Let’s talk about office. Is the worst over?

Yes — for quite a while as we’ve continued to demonstrate positive absorption across our portfolio of Class A assets. Our communities have bucked national real estate trends for some time — including commercial leasing trends — proving that, once again, it is quality and location that make the difference. The demand continues for short commutes and thriving, amenity-driven urban centers.

Downtowns are still in demand — it’s just that the areas where downtowns are thriving have changed. The desire and demand for a better quality of life is pushing the downtown experience outwards to communities that deliver best-in-class office and living environments that are adjacent to traditional major metropolitan areas without the density and congestion.

Let’s talk about retail. What’s the kind of tenant you want? 

We are focusing on retail tenants who, in addition to having strong credit and the ability to pay rent, will provide the residents of our communities with quality, engaging experiences within walking distance of where they live and work. In today’s evolution of the retail landscape, it is critical that retailers create meaningful experiences to bring customers into their stores. And, because we are in a unique position as a master-planned community developer, we think not just about the retailer’s product itself, but also about how it will complement our overall vision for the community.

Let’s talk about multifamily. Do you ever see yourself building normal, middle-class rentals again? What would stop you?

Absolutely. We see incredible returns with the large number of new residents moving into our communities, seeking great multifamily rentals across price points. The impressive leasing success we are seeing in Downtown Columbia [Md.], Summerlin and Bridgeland [Texas] reflects a diversity of housing options.

Which market (outside of NYC) do you like best? 

The Sun Belt, notably our community of Summerlin in Las Vegas, is thriving right now — as reflected in the number of people and businesses relocating there, as well as the number of homes we are selling. This market represents a real value play, especially with the potential to introduce a robust film industry to Nevada through our planned production campus in Summerlin in partnership with Sony Pictures Entertainment.

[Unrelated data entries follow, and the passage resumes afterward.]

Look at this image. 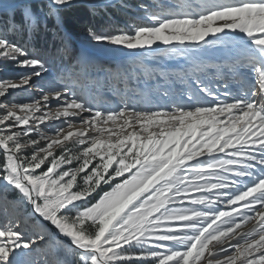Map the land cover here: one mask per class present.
<instances>
[{
  "label": "snow or ice",
  "instance_id": "snow-or-ice-1",
  "mask_svg": "<svg viewBox=\"0 0 264 264\" xmlns=\"http://www.w3.org/2000/svg\"><path fill=\"white\" fill-rule=\"evenodd\" d=\"M79 6L0 0V264H264V0L141 2L124 27L86 28L133 58L105 70L114 108L72 45ZM49 19L62 73L30 40ZM145 52L189 66L156 71Z\"/></svg>",
  "mask_w": 264,
  "mask_h": 264
},
{
  "label": "rangeland",
  "instance_id": "rangeland-1",
  "mask_svg": "<svg viewBox=\"0 0 264 264\" xmlns=\"http://www.w3.org/2000/svg\"><path fill=\"white\" fill-rule=\"evenodd\" d=\"M40 1L42 2L45 0H30L31 3H36ZM139 2H143L146 4H152L153 2H155V0H139ZM158 2L170 3V2H174V0H158ZM81 3L87 5V0H81ZM122 11H125V10H122ZM141 15L142 13L137 16L139 17ZM142 22L146 23L147 21H142ZM54 37L57 38L58 42H60V39L57 33L54 34ZM73 39L82 48V53L88 56L93 62V68L91 69L92 74L100 81L101 87H100L99 93L97 94L96 103L102 104L105 107H113V108L116 107L119 103L120 98L116 92L112 91L110 87L106 86V83H110V81L106 82L105 80L107 76V73L105 70L108 67L116 68L120 66H127L130 63H132L133 58L128 56L126 53L114 52L113 50H111L105 45H99V44L92 42L88 38L87 34L83 36L80 35V37L74 36ZM59 45L61 46V42ZM162 47H165V46H162ZM219 54L221 53H219L218 51L210 50L208 53L204 54L201 58L208 61V59L211 56L216 57ZM144 57H145L144 63L146 64V66L149 68L154 66V70L156 71L163 69L164 71H167L170 73H176L178 71H181V69L188 68L189 66L188 62H186L184 58L178 57V56L160 57L159 55L155 53L145 52ZM149 59L151 60L149 61ZM100 60L102 61L104 60L106 63L117 61V63L114 62L115 64H113L112 66H106V68L102 70L101 68H99V67H103V65H101ZM103 73H105L104 76H103ZM103 80L105 81L104 83H103ZM179 91L180 89L178 85L172 89V92L174 95H177ZM23 97H24L23 93L21 94V93L16 92V101L18 103L25 102L27 95L25 96V99H23ZM151 100L153 104L164 105V104L169 103V99L163 98L162 95L153 94L151 97ZM248 227H250V225L242 226V230L246 231Z\"/></svg>",
  "mask_w": 264,
  "mask_h": 264
},
{
  "label": "trees",
  "instance_id": "trees-1",
  "mask_svg": "<svg viewBox=\"0 0 264 264\" xmlns=\"http://www.w3.org/2000/svg\"><path fill=\"white\" fill-rule=\"evenodd\" d=\"M45 1L31 3L32 7L40 10ZM129 4V11H122L118 8H109L107 12H101L99 15H92L86 4L81 3V6L69 10L65 15L68 25L71 29V42L77 53H82V48L73 39L74 36L80 37L86 35L85 29L92 27L97 31L101 30L108 24L117 27L126 26L132 18L138 17L141 14L140 10L135 7L138 5L139 0H127ZM46 11V9H43ZM42 14V12H41ZM47 28H42L38 34L31 37V44L49 62L53 68L54 73H62L68 69L70 61L62 57L59 49L60 42L54 37L57 33L53 20H47ZM163 45H161L162 47ZM117 52V51H114ZM120 53V52H119ZM10 197L14 194H9Z\"/></svg>",
  "mask_w": 264,
  "mask_h": 264
},
{
  "label": "bare ground",
  "instance_id": "bare-ground-1",
  "mask_svg": "<svg viewBox=\"0 0 264 264\" xmlns=\"http://www.w3.org/2000/svg\"><path fill=\"white\" fill-rule=\"evenodd\" d=\"M20 92H22V91H20ZM23 93H25V92H23ZM25 94H27V93H25ZM24 99H25V98H24ZM25 102H30V97H29L28 94H27V98L25 99ZM56 123L58 124L59 121H56Z\"/></svg>",
  "mask_w": 264,
  "mask_h": 264
}]
</instances>
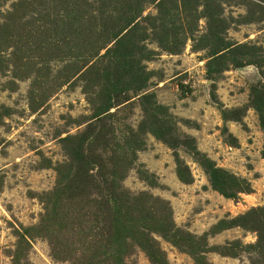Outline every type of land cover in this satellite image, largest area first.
Instances as JSON below:
<instances>
[{
    "label": "rangeland",
    "instance_id": "rangeland-1",
    "mask_svg": "<svg viewBox=\"0 0 264 264\" xmlns=\"http://www.w3.org/2000/svg\"><path fill=\"white\" fill-rule=\"evenodd\" d=\"M0 264H264V0H0Z\"/></svg>",
    "mask_w": 264,
    "mask_h": 264
}]
</instances>
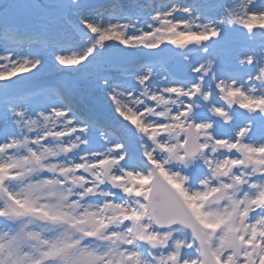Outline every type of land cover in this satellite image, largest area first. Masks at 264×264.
I'll list each match as a JSON object with an SVG mask.
<instances>
[{
  "label": "snow or ice",
  "instance_id": "6c2138e0",
  "mask_svg": "<svg viewBox=\"0 0 264 264\" xmlns=\"http://www.w3.org/2000/svg\"><path fill=\"white\" fill-rule=\"evenodd\" d=\"M0 264H264V0H0Z\"/></svg>",
  "mask_w": 264,
  "mask_h": 264
}]
</instances>
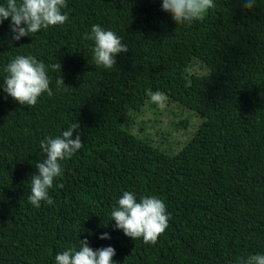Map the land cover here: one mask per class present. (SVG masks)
<instances>
[{
	"label": "trees",
	"instance_id": "1",
	"mask_svg": "<svg viewBox=\"0 0 264 264\" xmlns=\"http://www.w3.org/2000/svg\"><path fill=\"white\" fill-rule=\"evenodd\" d=\"M66 3L65 24L19 41L10 20L0 24V84L17 55L61 65L48 71L53 94L35 106L0 88V264H55L78 239L114 247L116 264H235L264 254V0L250 10L244 0H214L182 25L161 0ZM96 24L128 47L110 69L83 39ZM60 76L66 87L57 88ZM149 89L165 93V106L150 102ZM74 122L83 147L62 162L54 204L35 208L27 197L44 158L39 143ZM125 191L164 201L171 218L155 244L115 230L111 210Z\"/></svg>",
	"mask_w": 264,
	"mask_h": 264
},
{
	"label": "clouds",
	"instance_id": "2",
	"mask_svg": "<svg viewBox=\"0 0 264 264\" xmlns=\"http://www.w3.org/2000/svg\"><path fill=\"white\" fill-rule=\"evenodd\" d=\"M254 5L255 0H244L245 9L250 10ZM214 7V0H161V10L169 13L177 25L199 20ZM66 8V0H4V3H0V24L10 20L12 40L19 41L42 29L65 24L68 21V13L64 11ZM83 39L92 42V60L104 69L114 67L117 55L128 52L120 36L99 24L93 25ZM49 69L60 72L61 65L56 63L46 66L32 55H17L4 67L3 71L7 75L0 88L19 105L35 106L42 94H53ZM56 85L57 88L66 87L61 76L56 80ZM146 95L150 97L151 103L159 107L165 106L168 99L159 90L153 92L149 89ZM79 128V123L74 122L59 136L46 135L40 141L39 148L44 158L35 162V174L30 178V194L27 197L33 207L40 208L42 202L54 204L49 189L64 171L62 162L71 159L83 147ZM73 133H76L75 136ZM56 187L63 188V184H57ZM110 215L111 221L115 222V230H121L126 237L134 240L140 238L152 244L167 229L171 218L162 199L148 195L137 200L136 194L130 191L123 192ZM98 238L106 240L110 236L104 233ZM115 254L112 246L93 250L87 239H78V248L71 246L57 253L55 264H116L113 261ZM235 264H264V254L239 256Z\"/></svg>",
	"mask_w": 264,
	"mask_h": 264
}]
</instances>
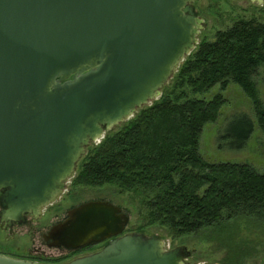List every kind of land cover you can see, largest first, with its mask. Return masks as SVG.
I'll list each match as a JSON object with an SVG mask.
<instances>
[{
    "label": "water",
    "instance_id": "obj_1",
    "mask_svg": "<svg viewBox=\"0 0 264 264\" xmlns=\"http://www.w3.org/2000/svg\"><path fill=\"white\" fill-rule=\"evenodd\" d=\"M261 1V0H258ZM193 0H0V220L39 218L114 126L162 96L198 45ZM54 225L50 247L110 240L67 264H187L130 217L92 200ZM0 264H39L0 255Z\"/></svg>",
    "mask_w": 264,
    "mask_h": 264
},
{
    "label": "trees",
    "instance_id": "obj_2",
    "mask_svg": "<svg viewBox=\"0 0 264 264\" xmlns=\"http://www.w3.org/2000/svg\"><path fill=\"white\" fill-rule=\"evenodd\" d=\"M262 66L264 23L257 19H239L218 30L214 41L201 40L158 101L139 109L87 149L75 184L109 185L121 194L141 195L147 224L180 236L242 215L264 223V173L247 164L209 163L200 153L203 128L217 121L224 97L219 94L206 101L191 98L186 91L190 87L193 93L204 94L218 84L223 91L236 84L250 98L264 130V104L254 80ZM237 122L240 125L229 133L241 128L240 140L231 144L241 149L255 123L248 115ZM228 237L231 241L232 235ZM236 260L230 251L228 262Z\"/></svg>",
    "mask_w": 264,
    "mask_h": 264
},
{
    "label": "rangeland",
    "instance_id": "obj_3",
    "mask_svg": "<svg viewBox=\"0 0 264 264\" xmlns=\"http://www.w3.org/2000/svg\"><path fill=\"white\" fill-rule=\"evenodd\" d=\"M192 6L198 17L203 20L198 45L203 39L214 41L218 30H226L239 19H257L264 23V0H193ZM254 80L264 104V66L258 70ZM186 91L191 98L200 100L211 101L219 94L225 99L217 121L207 123L203 128L200 137L202 157L209 163L251 165L264 173V130L259 126L252 102L242 88L231 84L223 91L218 84L204 94H195L190 87H186ZM163 92L164 90L162 95ZM244 115L253 119L255 127L244 147L238 149L231 144L240 140L243 134L241 128H236L233 134L229 132L233 127L240 125L237 120ZM118 126H114L115 128L106 133L115 130ZM78 171L77 167L73 177L66 183V190L74 184L73 193H67L65 190L51 205L42 209L39 218L29 216L25 224H18L13 228L5 227L0 220V255H12L19 259L28 258L31 254L39 252L46 257L61 256L62 252L57 249L50 250L45 247L40 238L41 233L61 221L66 216L67 210L75 204L91 200H107L120 206L130 217L125 234L138 233L157 237L163 241L166 250L186 248V251L190 252L187 264H231L228 262L230 251L238 256V260L233 264H264V223L250 220L251 217L242 215L224 220L216 227L180 236L167 228L147 224L141 195L121 194L116 187L109 185L100 187L76 185L74 181ZM230 235H232L231 241L228 240ZM31 261L40 263L36 260Z\"/></svg>",
    "mask_w": 264,
    "mask_h": 264
},
{
    "label": "flooded vegetation",
    "instance_id": "obj_4",
    "mask_svg": "<svg viewBox=\"0 0 264 264\" xmlns=\"http://www.w3.org/2000/svg\"><path fill=\"white\" fill-rule=\"evenodd\" d=\"M74 187H75L74 184H71L70 185V189H68V190L65 189V190H66L67 193H70V192L73 193ZM2 195H3V193L0 192V198H1ZM85 202H88V201H85ZM85 202H81L79 204H75L74 206L69 208V210L74 208V207H77V206H79V205H81V204H83ZM0 206H1V203H0ZM2 210H3V208L1 206V211ZM67 212H68V210H67ZM67 212H66V216L61 221H64L67 218V216H68ZM29 216H32V215H28L27 218ZM61 221H59V222H61ZM59 222L53 224L49 229H47L46 231L42 232L40 238H41L42 243L45 245V247L49 248L50 250L57 249L58 251L62 252V255L59 256V257H46L43 253L39 252V253H34L33 255L31 254V256H29L28 258L40 262L39 264H41V263L42 264H67V263H69V262H71L73 260H76V259H79V258H83V257H88L90 255H93L95 253L100 252L102 249H104L109 244L110 240L114 239V238H112V239L107 240V241H103V242H100V243H92V244L85 245V246L78 247V248L50 247V244L53 241L51 239L47 240L46 237H48L49 231L51 230V228L54 225L58 224ZM15 226H18V224L15 223L11 228H13ZM124 234H125V232L123 233V235ZM177 248H180L182 251L186 252V248H182V247H177ZM177 248H174V249H171V250H175ZM171 250H166V251H171ZM4 255L8 256V257L19 259L18 257H14L12 255H6V254H4ZM46 261H49V263L46 262Z\"/></svg>",
    "mask_w": 264,
    "mask_h": 264
}]
</instances>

At the same time, we are witnessing a genuine diversification of the Nevada economy beyond gaming, and the number of companies interested in moving to Summerlin from a variety of industries underscores that shift.

How’s the financing climate for new development and redevelopment — hot, cold, or just right?

Looking at new development specifically, I would say the financing climate is both hot and cold. The new development financing landscape has essentially flipped: Multifamily used to be the easiest for which to secure financing, and now it’s the hardest. Similarly, condos used to signify the hardest asset class to obtain financing for, and now they’re the easiest.

Lightning Round:

Your social media of choice?
LinkedIn.

AI: Helpful in CRE or a fad?
Helpful.

Last movie you saw in a theater?
“Taylor Swift: The Eras Tour.”

You’re going on a six-month expedition into the Amazon rainforest. What’s your last meal before you get on the plane?
Jean-Georges’ egg toast.

Tesla or BMW?
BMW.

Will interest rates be below or above 4 percent on July 1, 2025?
Above.

If you could partner with one person in the business on a property, who would it be?
Ravi Ahuja and Sony Pictures Entertainment.

What are you tired of talking about?
Mortgage rates and the effect they have had on the residential housing market.